Identify each line below containing the string "datos" and copy it.

[EXTRACTED ENTRIES Boundary: Start]

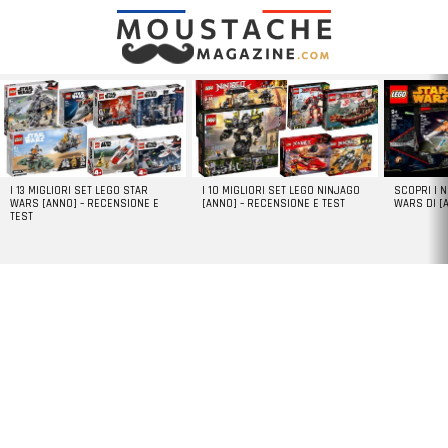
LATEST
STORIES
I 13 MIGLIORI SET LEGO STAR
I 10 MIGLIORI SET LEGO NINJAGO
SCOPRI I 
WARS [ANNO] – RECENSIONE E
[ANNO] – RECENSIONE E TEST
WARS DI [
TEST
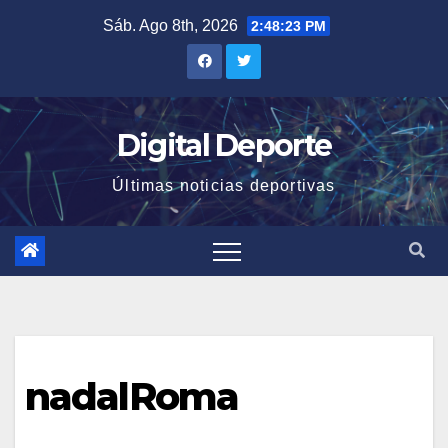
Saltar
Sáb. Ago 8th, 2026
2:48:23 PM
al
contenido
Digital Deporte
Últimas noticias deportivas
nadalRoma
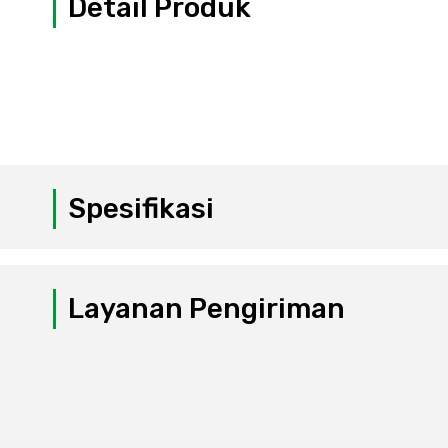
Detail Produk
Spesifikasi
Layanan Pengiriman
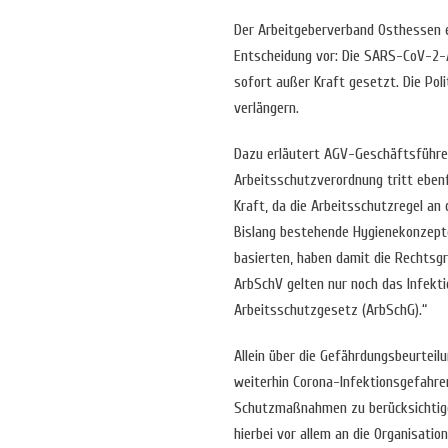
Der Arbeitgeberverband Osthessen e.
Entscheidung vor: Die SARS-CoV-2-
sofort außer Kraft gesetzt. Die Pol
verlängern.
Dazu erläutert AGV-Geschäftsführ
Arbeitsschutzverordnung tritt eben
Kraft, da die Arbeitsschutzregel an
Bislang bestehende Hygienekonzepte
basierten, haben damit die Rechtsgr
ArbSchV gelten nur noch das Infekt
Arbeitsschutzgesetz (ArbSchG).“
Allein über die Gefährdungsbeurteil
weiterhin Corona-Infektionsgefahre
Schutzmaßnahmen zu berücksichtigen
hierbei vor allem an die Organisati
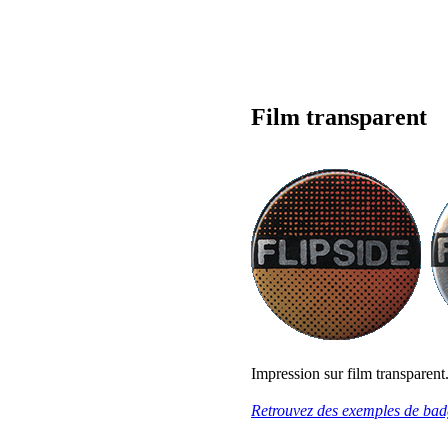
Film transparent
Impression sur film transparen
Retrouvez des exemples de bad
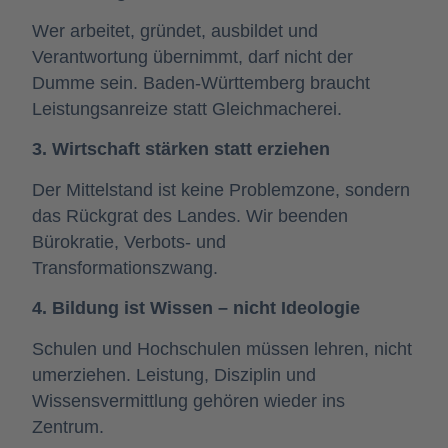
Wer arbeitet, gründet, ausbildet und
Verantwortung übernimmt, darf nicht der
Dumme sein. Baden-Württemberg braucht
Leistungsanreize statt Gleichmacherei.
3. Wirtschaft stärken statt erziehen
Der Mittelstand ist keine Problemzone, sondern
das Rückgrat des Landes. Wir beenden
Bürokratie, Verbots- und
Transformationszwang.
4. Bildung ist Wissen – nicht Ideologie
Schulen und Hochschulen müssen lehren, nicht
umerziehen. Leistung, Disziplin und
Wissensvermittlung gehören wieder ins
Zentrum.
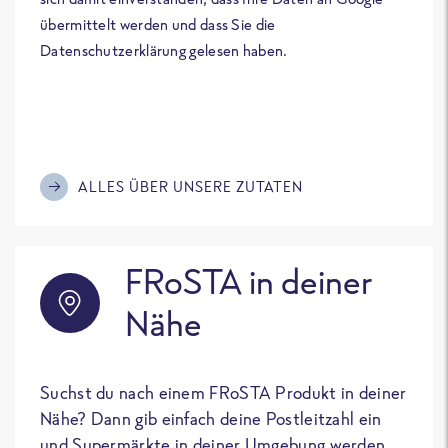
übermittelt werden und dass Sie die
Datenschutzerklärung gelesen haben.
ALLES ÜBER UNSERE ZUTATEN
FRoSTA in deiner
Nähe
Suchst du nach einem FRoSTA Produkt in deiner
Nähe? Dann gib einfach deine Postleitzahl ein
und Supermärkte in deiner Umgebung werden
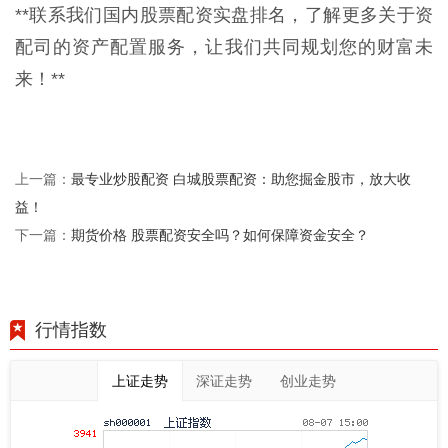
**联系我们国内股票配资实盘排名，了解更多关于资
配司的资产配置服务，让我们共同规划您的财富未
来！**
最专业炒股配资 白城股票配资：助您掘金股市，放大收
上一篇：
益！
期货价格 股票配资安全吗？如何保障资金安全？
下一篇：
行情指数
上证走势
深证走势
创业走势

[EXTRACTED ENTRIES Boundary: End]
[EXTRACTED ENTRIES Boundary: Start]

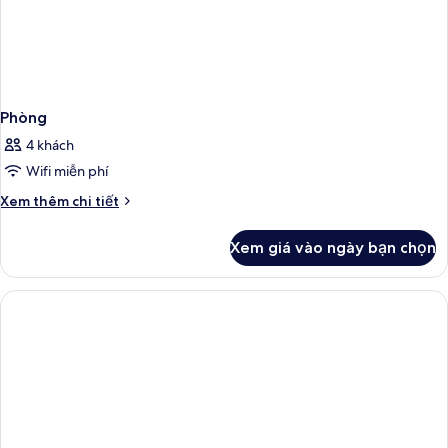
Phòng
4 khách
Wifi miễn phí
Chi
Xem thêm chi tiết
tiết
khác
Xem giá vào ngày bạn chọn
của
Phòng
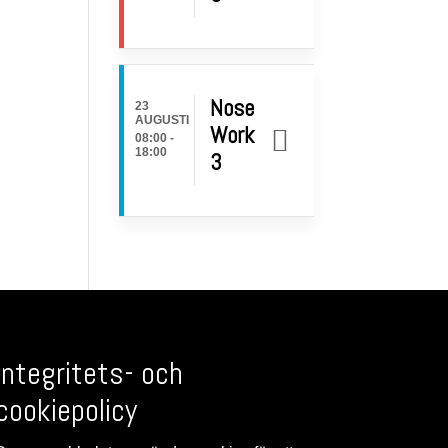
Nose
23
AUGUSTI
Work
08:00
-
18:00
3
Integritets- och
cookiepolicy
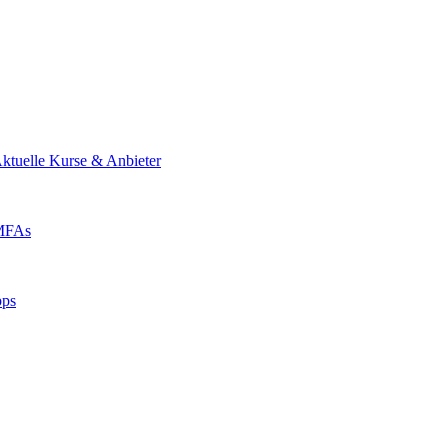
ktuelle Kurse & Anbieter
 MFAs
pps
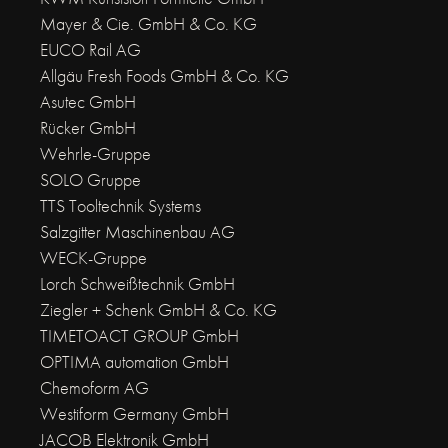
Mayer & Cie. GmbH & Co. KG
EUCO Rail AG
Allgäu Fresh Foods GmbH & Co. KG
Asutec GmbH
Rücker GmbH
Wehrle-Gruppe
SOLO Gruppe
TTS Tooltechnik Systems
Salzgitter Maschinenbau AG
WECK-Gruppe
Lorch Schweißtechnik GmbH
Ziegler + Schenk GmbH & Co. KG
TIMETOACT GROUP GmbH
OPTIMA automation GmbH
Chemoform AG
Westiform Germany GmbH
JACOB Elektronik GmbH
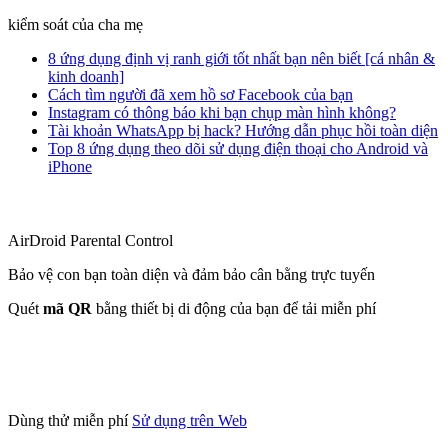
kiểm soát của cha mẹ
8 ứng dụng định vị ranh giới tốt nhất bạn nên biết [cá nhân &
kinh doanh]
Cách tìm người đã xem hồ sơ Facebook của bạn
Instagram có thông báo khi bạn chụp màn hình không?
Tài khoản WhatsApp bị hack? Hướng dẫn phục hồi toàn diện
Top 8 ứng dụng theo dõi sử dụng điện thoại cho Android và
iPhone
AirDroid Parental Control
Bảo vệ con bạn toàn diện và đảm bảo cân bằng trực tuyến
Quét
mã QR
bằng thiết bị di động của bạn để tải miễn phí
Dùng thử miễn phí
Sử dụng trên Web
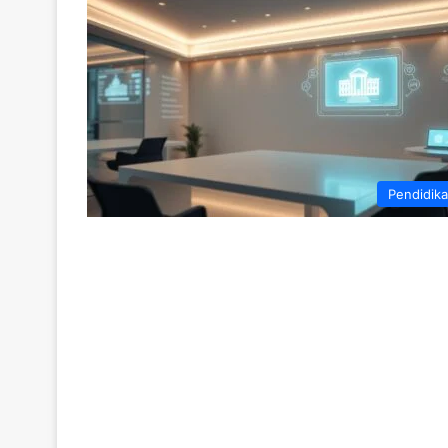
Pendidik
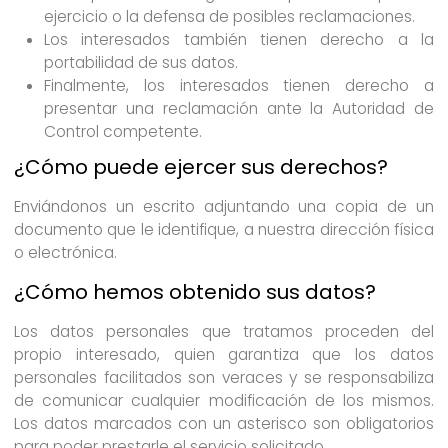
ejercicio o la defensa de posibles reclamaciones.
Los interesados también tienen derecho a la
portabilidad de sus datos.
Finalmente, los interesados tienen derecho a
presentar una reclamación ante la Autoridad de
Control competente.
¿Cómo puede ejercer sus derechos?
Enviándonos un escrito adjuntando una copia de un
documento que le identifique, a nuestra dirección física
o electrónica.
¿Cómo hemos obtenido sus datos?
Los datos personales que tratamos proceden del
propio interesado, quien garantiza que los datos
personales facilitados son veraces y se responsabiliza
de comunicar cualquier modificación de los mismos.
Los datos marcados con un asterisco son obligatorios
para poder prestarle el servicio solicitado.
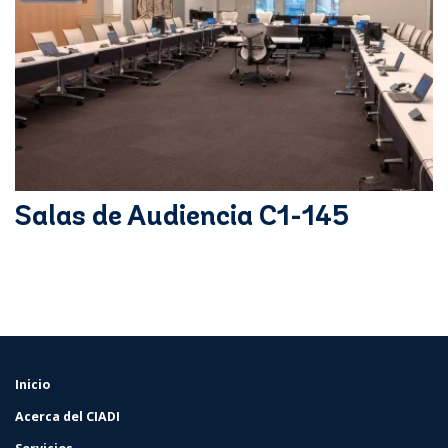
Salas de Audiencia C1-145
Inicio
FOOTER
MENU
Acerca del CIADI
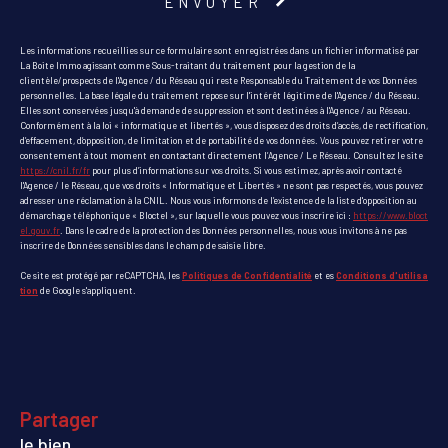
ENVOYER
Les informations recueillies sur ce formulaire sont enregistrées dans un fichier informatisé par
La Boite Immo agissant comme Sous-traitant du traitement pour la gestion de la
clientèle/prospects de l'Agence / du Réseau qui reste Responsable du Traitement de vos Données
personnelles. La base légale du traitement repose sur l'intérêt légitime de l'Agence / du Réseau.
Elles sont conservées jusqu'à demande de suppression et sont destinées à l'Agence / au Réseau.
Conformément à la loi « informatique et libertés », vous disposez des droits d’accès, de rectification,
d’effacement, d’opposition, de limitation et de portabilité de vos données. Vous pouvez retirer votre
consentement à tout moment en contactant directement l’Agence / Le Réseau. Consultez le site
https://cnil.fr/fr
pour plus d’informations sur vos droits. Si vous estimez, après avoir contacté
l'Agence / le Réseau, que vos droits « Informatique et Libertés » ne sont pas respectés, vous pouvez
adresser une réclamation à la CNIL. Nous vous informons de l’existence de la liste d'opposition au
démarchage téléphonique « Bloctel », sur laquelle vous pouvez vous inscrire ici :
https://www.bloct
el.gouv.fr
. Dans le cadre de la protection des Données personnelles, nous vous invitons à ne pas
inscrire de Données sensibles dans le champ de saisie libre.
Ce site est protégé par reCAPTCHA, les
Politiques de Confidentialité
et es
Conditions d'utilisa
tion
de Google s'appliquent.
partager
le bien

[EXTRACTED ENTRIES Boundary: End]
[EXTRACTED ENTRIES Boundary: Start]

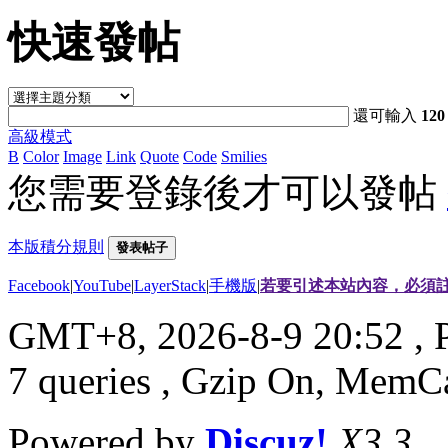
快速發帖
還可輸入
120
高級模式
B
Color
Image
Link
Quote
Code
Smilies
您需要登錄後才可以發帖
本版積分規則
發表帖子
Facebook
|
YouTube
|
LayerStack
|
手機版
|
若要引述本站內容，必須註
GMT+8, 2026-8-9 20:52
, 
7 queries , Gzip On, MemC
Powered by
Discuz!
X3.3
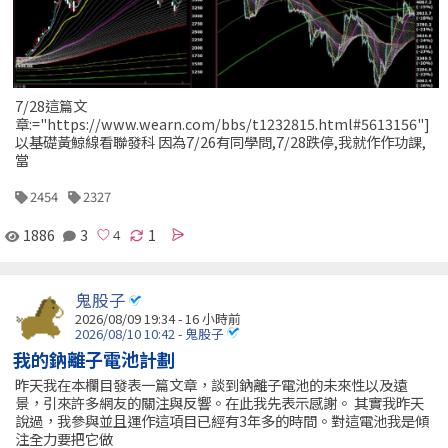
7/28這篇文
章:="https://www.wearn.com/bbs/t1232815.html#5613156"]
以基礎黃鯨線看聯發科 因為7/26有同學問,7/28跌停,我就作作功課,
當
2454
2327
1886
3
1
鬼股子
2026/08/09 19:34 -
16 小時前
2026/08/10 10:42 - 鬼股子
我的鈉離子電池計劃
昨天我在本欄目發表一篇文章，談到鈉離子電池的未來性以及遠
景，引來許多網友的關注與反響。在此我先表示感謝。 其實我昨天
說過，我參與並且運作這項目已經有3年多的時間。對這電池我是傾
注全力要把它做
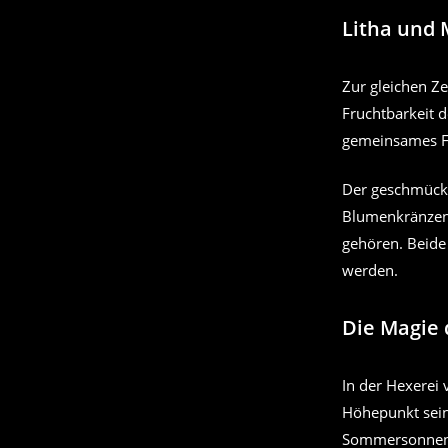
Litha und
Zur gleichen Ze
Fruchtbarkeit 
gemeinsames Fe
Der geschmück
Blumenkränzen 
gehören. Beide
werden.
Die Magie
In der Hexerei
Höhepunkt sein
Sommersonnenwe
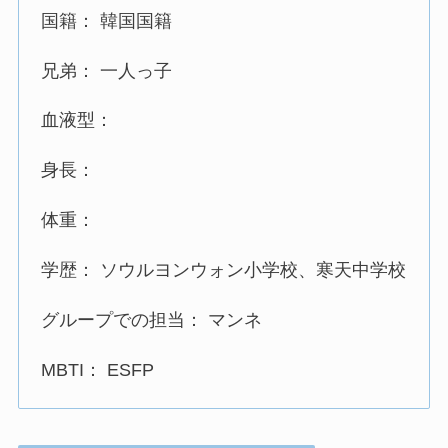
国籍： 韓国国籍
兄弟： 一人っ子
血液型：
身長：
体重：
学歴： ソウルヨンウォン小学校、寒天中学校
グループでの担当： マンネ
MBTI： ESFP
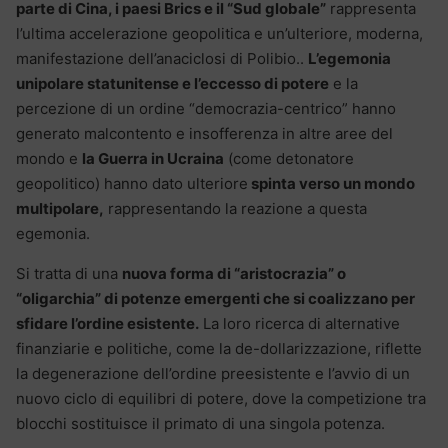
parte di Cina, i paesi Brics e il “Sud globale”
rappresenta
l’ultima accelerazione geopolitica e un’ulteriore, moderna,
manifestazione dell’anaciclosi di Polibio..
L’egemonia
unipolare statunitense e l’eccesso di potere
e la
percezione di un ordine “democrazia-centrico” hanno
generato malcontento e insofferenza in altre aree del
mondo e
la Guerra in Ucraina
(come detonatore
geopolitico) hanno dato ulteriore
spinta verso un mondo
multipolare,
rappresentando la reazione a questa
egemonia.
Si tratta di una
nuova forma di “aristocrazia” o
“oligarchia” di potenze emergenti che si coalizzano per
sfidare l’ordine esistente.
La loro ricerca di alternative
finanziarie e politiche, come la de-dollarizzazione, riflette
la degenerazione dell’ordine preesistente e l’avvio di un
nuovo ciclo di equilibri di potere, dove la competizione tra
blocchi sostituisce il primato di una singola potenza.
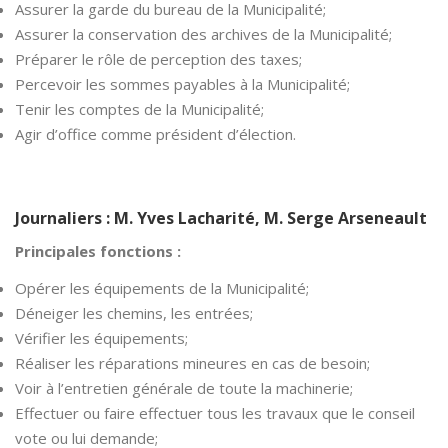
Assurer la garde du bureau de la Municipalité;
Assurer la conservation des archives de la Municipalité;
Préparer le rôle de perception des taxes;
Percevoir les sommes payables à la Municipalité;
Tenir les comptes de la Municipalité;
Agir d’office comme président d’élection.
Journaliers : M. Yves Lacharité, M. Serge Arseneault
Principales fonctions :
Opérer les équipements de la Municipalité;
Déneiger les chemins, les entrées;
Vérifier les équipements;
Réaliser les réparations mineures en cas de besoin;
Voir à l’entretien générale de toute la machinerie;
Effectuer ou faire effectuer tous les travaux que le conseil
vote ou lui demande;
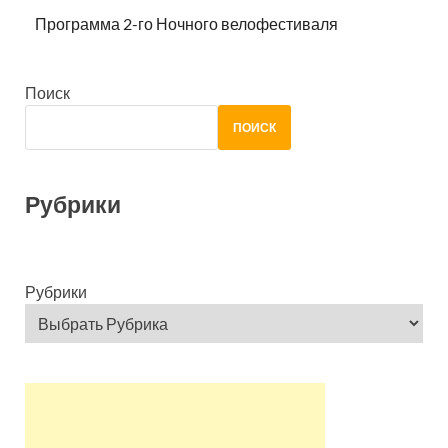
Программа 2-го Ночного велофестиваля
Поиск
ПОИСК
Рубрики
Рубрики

[EXTRACTED ENTRIES Boundary: End]

WRITTEN ANSWER:
portabilidad de sus datos.
¿Cómo hemos obtenido sus datos?
Los datos personales que tratamos proceden del
propio interesado, quien garantiza que los datos
Los datos marcados con un asterisco son obligatorios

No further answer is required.